Document excerpt:
If it is a PHP application, for example, then the behaviour of the mail() function is controlled by the sendmail_path configuration option on Unices and Linux. It's probably currently pointing to a shim program that just cranks up a SMTP Submission connection and pumps its standard input across it. You need to point this to the Postfix submission program, sendmail, instead.

This is probably not living at /usr/bin/sendmail because your shim program is there, and is likely to be found at /usr/bin/sendmail.postfix or somewhere similar instead. Indeed, if you have the "alternatives" system /usr/bin/sendmail will be a symbolic link to /etc/alternatives/mta-sendmail, itself a symbolic link, and you may have to re-target the latter.

By whatever means, which involves details of your distribution, application, and configuration that we cannot telepathically divine, you need to get your application invoking the right program. Simply installing Postfix didn't do that part.

What this task involves:
From the Postfix setup text above, copy word for word the part that opens with the words "This is probably" and closes with "do that part.".

Dataset records:
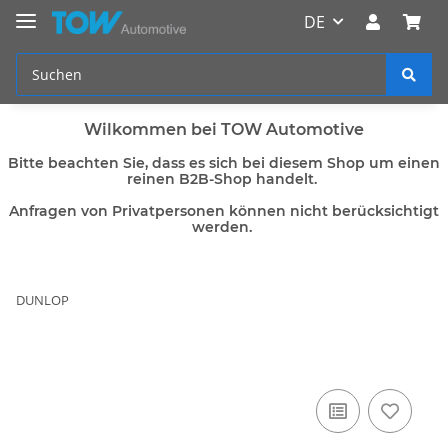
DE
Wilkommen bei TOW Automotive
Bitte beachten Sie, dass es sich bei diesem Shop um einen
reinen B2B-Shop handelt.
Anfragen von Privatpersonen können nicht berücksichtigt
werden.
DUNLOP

Result of this exercise:
This is probably not living at /usr/bin/sendmail because your shim program is there, and is likely to be found at /usr/bin/sendmail.postfix or somewhere similar instead. Indeed, if you have the "alternatives" system /usr/bin/sendmail will be a symbolic link to /etc/alternatives/mta-sendmail, itself a symbolic link, and you may have to re-target the latter.

By whatever means, which involves details of your distribution, application, and configuration that we cannot telepathically divine, you need to get your application invoking the right program. Simply installing Postfix didn't do that part.